By Rachel Sadon
Negotiations between students barricaded inside Wheeler Hall and campus police and administrators just broke down, as police sawed the hinges off the door and entered the room where the students are hold up.
Reports from the Berkeley campus describe students trying to arrange negotiations, and police moving in to break down barricades and make arrests.
Havoc broke out on the campus this morning in response to yesterday’s 32% increase in tuition fees in the UC system.
Wheeler isn’t an administration building — it’s mostly classrooms for English classes. But it’s right in the middle of campus, so the protest action has taken over the central campus area.
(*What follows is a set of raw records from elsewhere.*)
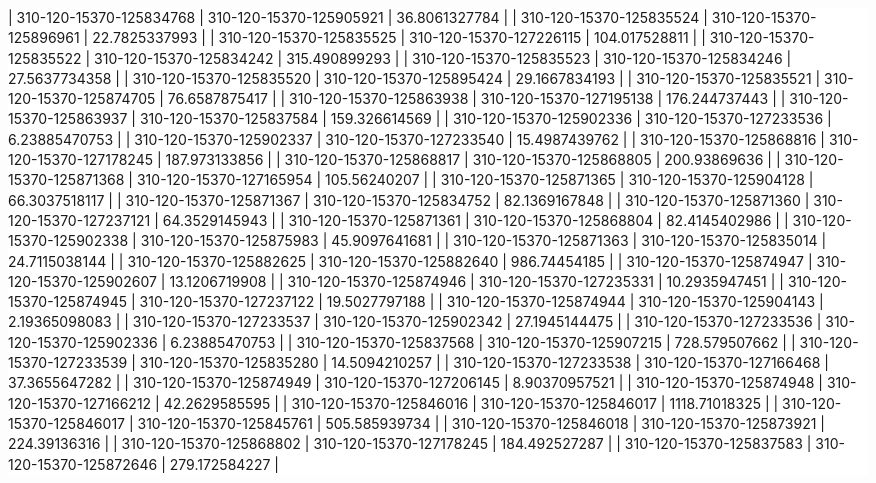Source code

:| 310-120-15370-125834768 | 310-120-15370-125905921 | 36.8061327784 |
| 310-120-15370-125835524 | 310-120-15370-125896961 | 22.7825337993 |
| 310-120-15370-125835525 | 310-120-15370-127226115 | 104.017528811 |
| 310-120-15370-125835522 | 310-120-15370-125834242 | 315.490899293 |
| 310-120-15370-125835523 | 310-120-15370-125834246 | 27.5637734358 |
| 310-120-15370-125835520 | 310-120-15370-125895424 | 29.1667834193 |
| 310-120-15370-125835521 | 310-120-15370-125874705 | 76.6587875417 |
| 310-120-15370-125863938 | 310-120-15370-127195138 | 176.244737443 |
| 310-120-15370-125863937 | 310-120-15370-125837584 | 159.326614569 |
| 310-120-15370-125902336 | 310-120-15370-127233536 | 6.23885470753 |
| 310-120-15370-125902337 | 310-120-15370-127233540 | 15.4987439762 |
| 310-120-15370-125868816 | 310-120-15370-127178245 | 187.973133856 |
| 310-120-15370-125868817 | 310-120-15370-125868805 | 200.93869636 |
| 310-120-15370-125871368 | 310-120-15370-127165954 | 105.56240207 |
| 310-120-15370-125871365 | 310-120-15370-125904128 | 66.3037518117 |
| 310-120-15370-125871367 | 310-120-15370-125834752 | 82.1369167848 |
| 310-120-15370-125871360 | 310-120-15370-127237121 | 64.3529145943 |
| 310-120-15370-125871361 | 310-120-15370-125868804 | 82.4145402986 |
| 310-120-15370-125902338 | 310-120-15370-125875983 | 45.9097641681 |
| 310-120-15370-125871363 | 310-120-15370-125835014 | 24.7115038144 |
| 310-120-15370-125882625 | 310-120-15370-125882640 | 986.74454185 |
| 310-120-15370-125874947 | 310-120-15370-125902607 | 13.1206719908 |
| 310-120-15370-125874946 | 310-120-15370-127235331 | 10.2935947451 |
| 310-120-15370-125874945 | 310-120-15370-127237122 | 19.5027797188 |
| 310-120-15370-125874944 | 310-120-15370-125904143 | 2.19365098083 |
| 310-120-15370-127233537 | 310-120-15370-125902342 | 27.1945144475 |
| 310-120-15370-127233536 | 310-120-15370-125902336 | 6.23885470753 |
| 310-120-15370-125837568 | 310-120-15370-125907215 | 728.579507662 |
| 310-120-15370-127233539 | 310-120-15370-125835280 | 14.5094210257 |
| 310-120-15370-127233538 | 310-120-15370-127166468 | 37.3655647282 |
| 310-120-15370-125874949 | 310-120-15370-127206145 | 8.90370957521 |
| 310-120-15370-125874948 | 310-120-15370-127166212 | 42.2629585595 |
| 310-120-15370-125846016 | 310-120-15370-125846017 | 1118.71018325 |
| 310-120-15370-125846017 | 310-120-15370-125845761 | 505.585939734 |
| 310-120-15370-125846018 | 310-120-15370-125873921 | 224.39136316 |
| 310-120-15370-125868802 | 310-120-15370-127178245 | 184.492527287 |
| 310-120-15370-125837583 | 310-120-15370-125872646 | 279.172584227 |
Rachel Brahinsky, a former Guardian reporter who is now a Berkeley grad student, called in with this report:
Tensions are escalating. Rows of riot cops are marching toward lines of students at the barricades. They come up to the students and barrel through. A student has been injured with either a rubber bullet or a taser, we’re not sure which.
I have personally witnessed two incidents of students getting beaten badly.
None of this is provoked. The students have linked arms, but nobody has taken any hostile action toward the cops.
According to a spokesperson for the students, Callie Maidhof, the action started early this morning. “Around 5 a.m. a group of students put barricades up and sometime before 6 a.m. police arrived and arrested three people who were unable to get up to the second floor.”
She added that bail was set at $10,000 for two of the students and $16,000 for the third (he refused to provide a DNA sample), who gave the statement “I think it’s ironic that we’ve been charged for burglary when it’s them that are stealing our futures.”
The two initial demands of the estimated sixty locked-in students were to rehire the 38 custodial workers that were recently laid off by American Federation of State, County and Municipal Employees (AFSCME) and to grant amnesty for all protesters involved in the events.
As the day progressed, the occupiers added two more, 3) to enter into good faith negotiations with the current business occupants of the Bears Lair Food Court and 4) to reinstate the Rochdale Berkeley student cooperative lease in perpetuity.
But of course, this is also partially the result of the furor on campus over fee hikes.
Professor and member of the Solidarity Alliance Lynn Hollander commented, “Though I would not have recommended an occupation like this, since it has happened, I am enormously proud of the students and particularly such by their initial demands. It is an act of enormous solidarity and generosity.”
According to Maidhof, the occupiers consistently requested negotiations, however, their initial calls to police were not returned. A team of faculty, including Professor Ananya Roy, helped arrange the negotiations with the students. A lawyer was initially prevented from entering the building but eventually participated in the talks, which have since broken down.
There have been several incidents of recorded police violence, including at least two protesters with hands broken. Zhivka Valiavicharska, a graduate student in the department of rhetoric, had her hand resting on a barricade and was hit by a police baton. She was taken to a hospital and will need reconstructive surgery.
This was the second occupation of a building on campus this week. On Wednesday, students locked themselves in to the administration building where capital projects are based, but the confrontation was resolved in a few hours.
Professor Scott Saul empathized with students’ frustration, “It’s totally understandable that students are very angry at this moment. Fees are skyrocketing, services are being slashed and they are concerned that the core mission of the university is rapidly eroding.